- Work instruction: Retype word for word the stretch of entries below from the line that has "PILLÁS ÁGYAK-LÁMPÁK" through the line that has "chính sách mua", and omit the pictures.
+ + +
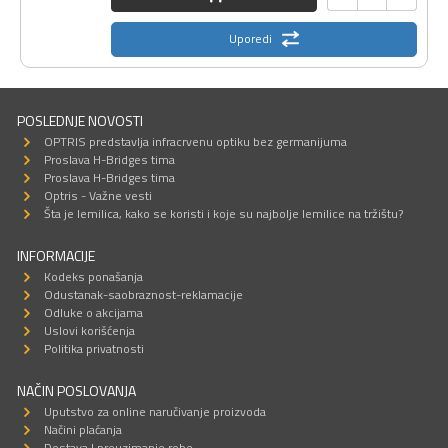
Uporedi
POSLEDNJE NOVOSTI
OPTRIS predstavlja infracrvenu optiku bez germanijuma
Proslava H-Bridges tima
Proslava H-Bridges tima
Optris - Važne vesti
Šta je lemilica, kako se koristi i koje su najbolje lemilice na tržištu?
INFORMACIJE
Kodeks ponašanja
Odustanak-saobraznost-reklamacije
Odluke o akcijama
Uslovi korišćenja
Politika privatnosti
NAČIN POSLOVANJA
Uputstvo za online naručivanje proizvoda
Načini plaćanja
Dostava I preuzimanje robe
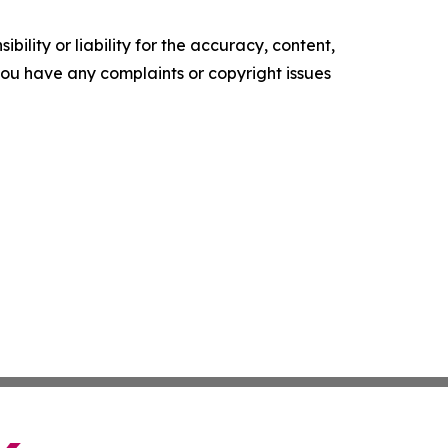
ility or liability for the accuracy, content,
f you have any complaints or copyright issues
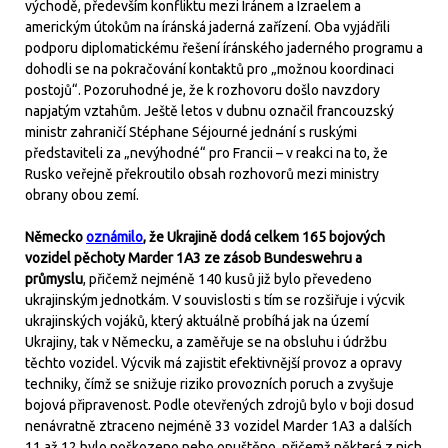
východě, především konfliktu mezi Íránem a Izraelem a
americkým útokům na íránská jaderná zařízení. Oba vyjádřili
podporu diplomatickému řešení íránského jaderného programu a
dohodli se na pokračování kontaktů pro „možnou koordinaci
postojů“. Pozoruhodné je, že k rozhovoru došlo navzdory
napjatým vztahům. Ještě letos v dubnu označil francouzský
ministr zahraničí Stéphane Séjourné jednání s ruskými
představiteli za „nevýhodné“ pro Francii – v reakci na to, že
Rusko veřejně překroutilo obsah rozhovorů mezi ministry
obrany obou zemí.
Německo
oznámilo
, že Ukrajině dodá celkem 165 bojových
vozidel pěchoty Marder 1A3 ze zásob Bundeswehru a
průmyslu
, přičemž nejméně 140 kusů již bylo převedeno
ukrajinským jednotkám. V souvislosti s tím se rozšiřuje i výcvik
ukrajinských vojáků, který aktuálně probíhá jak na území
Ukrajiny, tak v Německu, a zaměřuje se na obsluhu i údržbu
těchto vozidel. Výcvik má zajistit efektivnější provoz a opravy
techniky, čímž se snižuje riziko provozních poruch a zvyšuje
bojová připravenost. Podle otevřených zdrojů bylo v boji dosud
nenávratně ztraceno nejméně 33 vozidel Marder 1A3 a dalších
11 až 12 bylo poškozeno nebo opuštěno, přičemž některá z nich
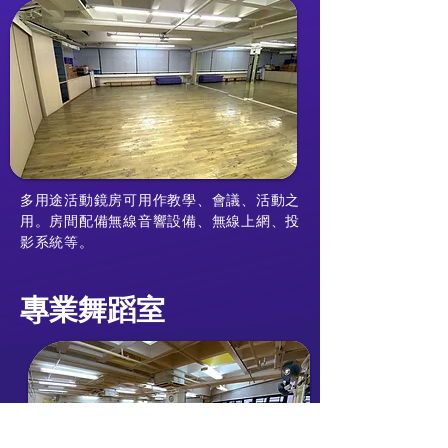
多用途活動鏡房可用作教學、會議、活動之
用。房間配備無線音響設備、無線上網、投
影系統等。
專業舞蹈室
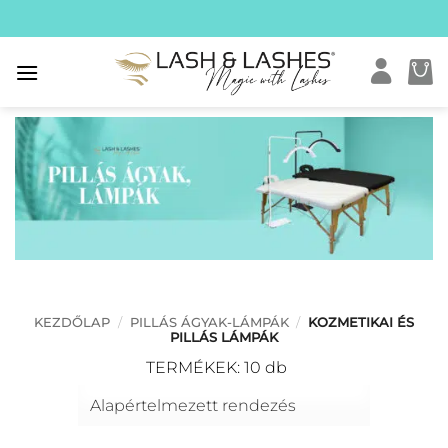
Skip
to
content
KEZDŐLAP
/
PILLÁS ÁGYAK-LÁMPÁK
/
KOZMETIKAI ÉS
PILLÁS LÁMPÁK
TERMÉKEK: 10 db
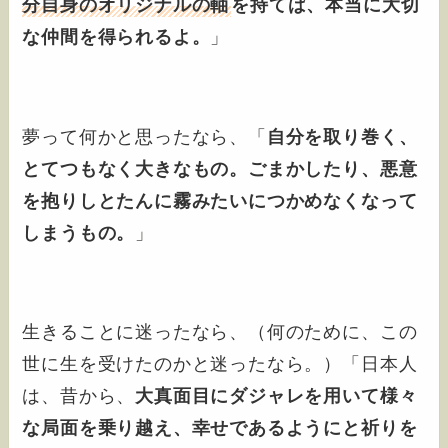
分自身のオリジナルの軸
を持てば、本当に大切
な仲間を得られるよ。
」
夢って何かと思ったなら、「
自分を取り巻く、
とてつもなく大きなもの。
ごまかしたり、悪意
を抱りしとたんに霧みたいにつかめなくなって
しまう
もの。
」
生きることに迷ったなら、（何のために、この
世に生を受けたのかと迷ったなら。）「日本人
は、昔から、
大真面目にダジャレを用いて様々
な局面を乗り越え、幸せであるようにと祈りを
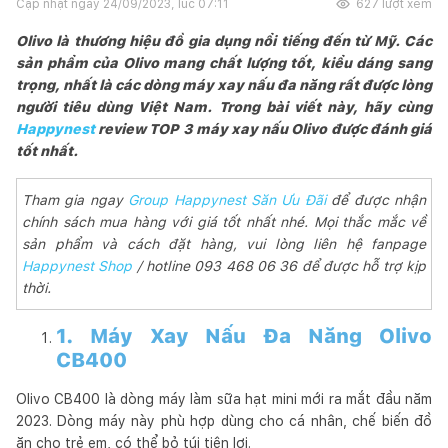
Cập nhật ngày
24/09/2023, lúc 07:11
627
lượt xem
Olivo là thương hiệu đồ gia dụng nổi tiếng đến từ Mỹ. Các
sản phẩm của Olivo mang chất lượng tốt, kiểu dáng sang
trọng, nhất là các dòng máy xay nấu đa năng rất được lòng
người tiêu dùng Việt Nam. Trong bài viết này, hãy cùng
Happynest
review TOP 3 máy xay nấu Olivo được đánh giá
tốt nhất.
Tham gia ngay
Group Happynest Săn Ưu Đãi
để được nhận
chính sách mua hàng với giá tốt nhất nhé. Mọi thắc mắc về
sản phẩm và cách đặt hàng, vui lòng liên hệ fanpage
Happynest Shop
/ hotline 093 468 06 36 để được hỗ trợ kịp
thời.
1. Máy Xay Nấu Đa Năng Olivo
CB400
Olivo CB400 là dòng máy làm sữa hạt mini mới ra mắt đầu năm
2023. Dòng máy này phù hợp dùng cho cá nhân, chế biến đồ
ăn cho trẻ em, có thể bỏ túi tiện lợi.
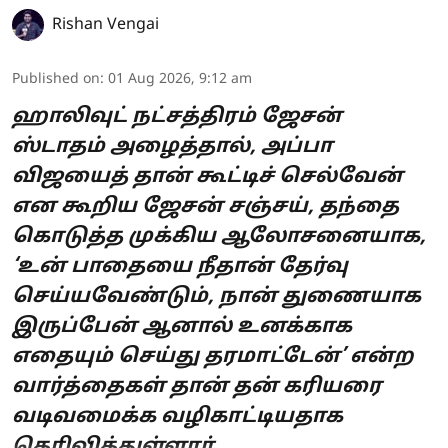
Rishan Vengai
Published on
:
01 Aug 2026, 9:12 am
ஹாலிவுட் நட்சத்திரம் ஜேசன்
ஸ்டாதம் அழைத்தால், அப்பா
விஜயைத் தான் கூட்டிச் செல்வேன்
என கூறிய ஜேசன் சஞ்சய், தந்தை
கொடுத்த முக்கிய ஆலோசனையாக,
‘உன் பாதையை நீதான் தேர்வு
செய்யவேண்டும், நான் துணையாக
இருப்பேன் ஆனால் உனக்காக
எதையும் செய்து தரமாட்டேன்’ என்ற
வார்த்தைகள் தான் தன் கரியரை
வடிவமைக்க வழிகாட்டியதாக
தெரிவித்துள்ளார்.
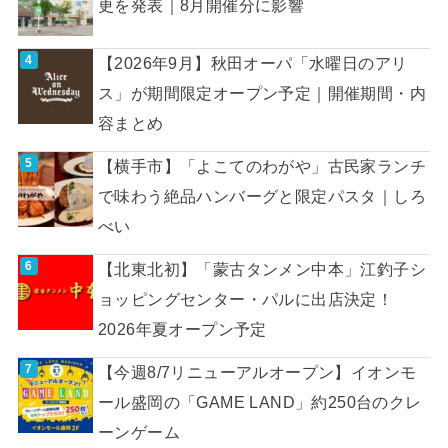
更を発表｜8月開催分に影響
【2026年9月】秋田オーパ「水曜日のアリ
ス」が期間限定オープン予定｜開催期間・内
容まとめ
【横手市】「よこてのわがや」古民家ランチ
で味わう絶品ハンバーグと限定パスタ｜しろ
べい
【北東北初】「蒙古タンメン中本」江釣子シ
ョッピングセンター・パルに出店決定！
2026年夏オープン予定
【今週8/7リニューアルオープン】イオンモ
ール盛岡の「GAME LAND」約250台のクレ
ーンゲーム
+ + +
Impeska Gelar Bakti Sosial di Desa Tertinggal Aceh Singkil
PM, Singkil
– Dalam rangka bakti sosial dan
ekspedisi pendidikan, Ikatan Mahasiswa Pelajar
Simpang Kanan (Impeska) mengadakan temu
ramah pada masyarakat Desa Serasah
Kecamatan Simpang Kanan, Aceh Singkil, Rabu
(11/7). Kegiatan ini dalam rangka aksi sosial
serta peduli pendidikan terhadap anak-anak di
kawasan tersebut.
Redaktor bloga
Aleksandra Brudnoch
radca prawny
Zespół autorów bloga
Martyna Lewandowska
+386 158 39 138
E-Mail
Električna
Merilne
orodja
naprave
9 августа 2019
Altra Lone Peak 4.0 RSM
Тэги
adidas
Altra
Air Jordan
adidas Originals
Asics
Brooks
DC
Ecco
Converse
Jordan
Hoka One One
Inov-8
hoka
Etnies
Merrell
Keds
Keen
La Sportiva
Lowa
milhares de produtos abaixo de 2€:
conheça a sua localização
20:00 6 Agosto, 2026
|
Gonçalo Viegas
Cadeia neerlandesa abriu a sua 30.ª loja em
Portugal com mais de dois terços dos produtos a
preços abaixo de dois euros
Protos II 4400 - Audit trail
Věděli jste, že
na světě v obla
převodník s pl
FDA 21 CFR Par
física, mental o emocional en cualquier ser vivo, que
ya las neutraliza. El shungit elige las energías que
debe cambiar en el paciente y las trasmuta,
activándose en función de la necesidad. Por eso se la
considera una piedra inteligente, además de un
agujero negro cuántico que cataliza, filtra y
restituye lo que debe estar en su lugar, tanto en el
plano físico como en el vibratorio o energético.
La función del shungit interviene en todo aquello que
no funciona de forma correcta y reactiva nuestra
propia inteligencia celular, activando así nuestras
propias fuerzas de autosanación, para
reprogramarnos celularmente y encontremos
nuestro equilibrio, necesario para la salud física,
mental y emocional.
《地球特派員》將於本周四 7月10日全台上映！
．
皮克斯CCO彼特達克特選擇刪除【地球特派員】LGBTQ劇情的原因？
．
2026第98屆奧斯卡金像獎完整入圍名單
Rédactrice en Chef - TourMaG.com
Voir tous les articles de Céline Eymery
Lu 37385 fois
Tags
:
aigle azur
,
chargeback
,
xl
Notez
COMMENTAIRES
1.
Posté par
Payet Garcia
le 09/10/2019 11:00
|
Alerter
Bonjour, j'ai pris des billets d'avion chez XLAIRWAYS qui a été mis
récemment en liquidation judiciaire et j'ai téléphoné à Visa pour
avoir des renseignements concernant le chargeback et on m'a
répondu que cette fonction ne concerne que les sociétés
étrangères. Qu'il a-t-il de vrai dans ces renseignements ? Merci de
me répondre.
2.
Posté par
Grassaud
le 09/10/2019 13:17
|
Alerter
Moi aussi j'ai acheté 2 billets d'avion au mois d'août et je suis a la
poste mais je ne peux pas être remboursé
+ + +
- Task result:
PILLÁS ÁGYAK-LÁMPÁK
/
KOZMETIKAI ÉS
PILLÁS LÁMPÁK
TERMÉKEK: 10 db
分自身のオリジナルの軸
を持てば、本当に大切
な仲間を得られるよ。
」
夢って何かと思ったなら、「
自分を取り巻く、
とてつもなく大きなもの。
ごまかしたり、悪意
を抱りしとたんに霧みたいにつかめなくなって
しまう
もの。
」
生きることに迷ったなら、（何のために、この
世に生を受けたのかと迷ったなら。）「日本人
は、昔から、
大真面目にダジャレを用いて様々
な局面を乗り越え、幸せであるようにと祈りを
Cập nhật ngày
24/09/2023, lúc 07:11
627
lượt xem
Olivo là thương hiệu đồ gia dụng nổi tiếng đến từ Mỹ. Các
sản phẩm của Olivo mang chất lượng tốt, kiểu dáng sang
trọng, nhất là các dòng máy xay nấu đa năng rất được lòng
người tiêu dùng Việt Nam. Trong bài viết này, hãy cùng
Happynest
review TOP 3 máy xay nấu Olivo được đánh giá
tốt nhất.
Tham gia ngay
Group Happynest Săn Ưu Đãi
để được nhận
chính sách mua hàng với giá tốt nhất nhé. Mọi thắc mắc về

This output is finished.